*What the task requires*. Write the entries below out again exactly, but skip the pictures.

*Data for analysis*.
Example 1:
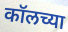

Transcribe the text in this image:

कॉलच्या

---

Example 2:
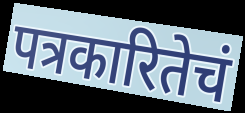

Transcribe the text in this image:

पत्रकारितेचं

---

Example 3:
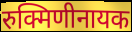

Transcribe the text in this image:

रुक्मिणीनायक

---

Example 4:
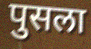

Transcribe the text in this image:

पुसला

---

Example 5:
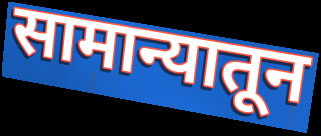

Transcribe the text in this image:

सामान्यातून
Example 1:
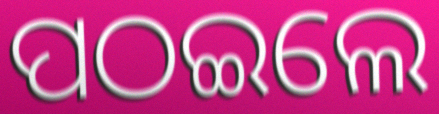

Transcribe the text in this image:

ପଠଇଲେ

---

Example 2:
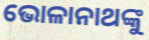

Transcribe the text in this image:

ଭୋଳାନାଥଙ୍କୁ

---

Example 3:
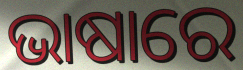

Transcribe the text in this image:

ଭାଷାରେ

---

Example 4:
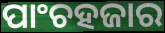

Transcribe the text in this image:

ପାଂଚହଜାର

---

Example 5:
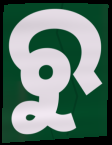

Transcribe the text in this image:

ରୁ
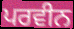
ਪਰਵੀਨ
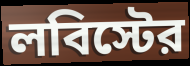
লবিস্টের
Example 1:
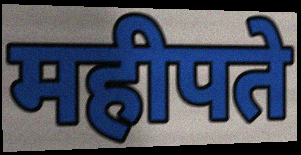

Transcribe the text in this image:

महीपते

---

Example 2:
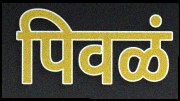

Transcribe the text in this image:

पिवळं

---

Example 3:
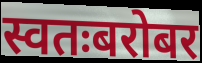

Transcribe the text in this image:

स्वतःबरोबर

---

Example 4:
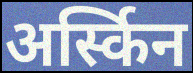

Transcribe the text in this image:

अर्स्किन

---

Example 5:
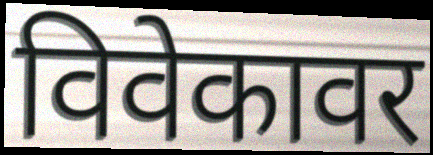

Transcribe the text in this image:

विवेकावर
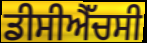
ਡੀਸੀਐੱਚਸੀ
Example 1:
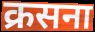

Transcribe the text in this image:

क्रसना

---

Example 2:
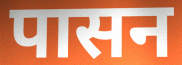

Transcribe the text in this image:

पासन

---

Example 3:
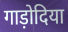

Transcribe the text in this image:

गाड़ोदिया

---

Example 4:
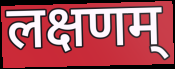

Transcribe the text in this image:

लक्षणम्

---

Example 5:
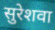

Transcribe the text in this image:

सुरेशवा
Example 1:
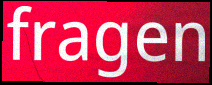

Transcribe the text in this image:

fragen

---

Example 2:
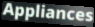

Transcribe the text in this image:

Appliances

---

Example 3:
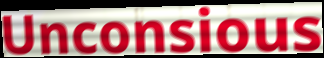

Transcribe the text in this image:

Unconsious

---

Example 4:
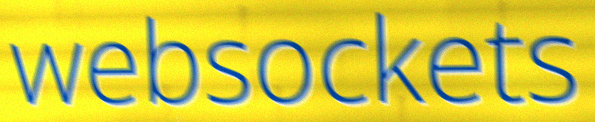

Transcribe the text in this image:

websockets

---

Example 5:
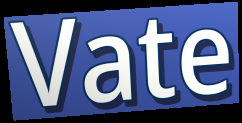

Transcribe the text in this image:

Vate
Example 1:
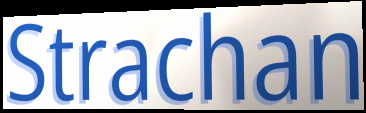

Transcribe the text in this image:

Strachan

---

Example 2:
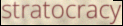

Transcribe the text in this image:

*Response to this task*.
Example 1:

Transcribe the text in this image:

कॉलच्या

---

Example 2:

Transcribe the text in this image:

पत्रकारितेचं

---

Example 3:

Transcribe the text in this image:

रुक्मिणीनायक

---

Example 4:

Transcribe the text in this image:

पुसला

---

Example 5:

Transcribe the text in this image:

सामान्यातून
Example 1:

Transcribe the text in this image:

ପଠଇଲେ

---

Example 2:

Transcribe the text in this image:

ଭୋଳାନାଥଙ୍କୁ

---

Example 3:

Transcribe the text in this image:

ଭାଷାରେ

---

Example 4:

Transcribe the text in this image:

ପାଂଚହଜାର

---

Example 5:

Transcribe the text in this image:

ରୁ
ਪਰਵੀਨ
লবিস্টের
Example 1:

Transcribe the text in this image:

महीपते

---

Example 2:

Transcribe the text in this image:

पिवळं

---

Example 3:

Transcribe the text in this image:

स्वतःबरोबर

---

Example 4:

Transcribe the text in this image:

अर्स्किन

---

Example 5:

Transcribe the text in this image:

विवेकावर
ਡੀਸੀਐੱਚਸੀ
Example 1:

Transcribe the text in this image:

क्रसना

---

Example 2:

Transcribe the text in this image:

पासन

---

Example 3:

Transcribe the text in this image:

गाड़ोदिया

---

Example 4:

Transcribe the text in this image:

लक्षणम्

---

Example 5:

Transcribe the text in this image:

सुरेशवा
Example 1:

Transcribe the text in this image:

fragen

---

Example 2:

Transcribe the text in this image:

Appliances

---

Example 3:

Transcribe the text in this image:

Unconsious

---

Example 4:

Transcribe the text in this image:

websockets

---

Example 5:

Transcribe the text in this image:

Vate
Example 1:

Transcribe the text in this image:

Strachan

---

Example 2:

Transcribe the text in this image:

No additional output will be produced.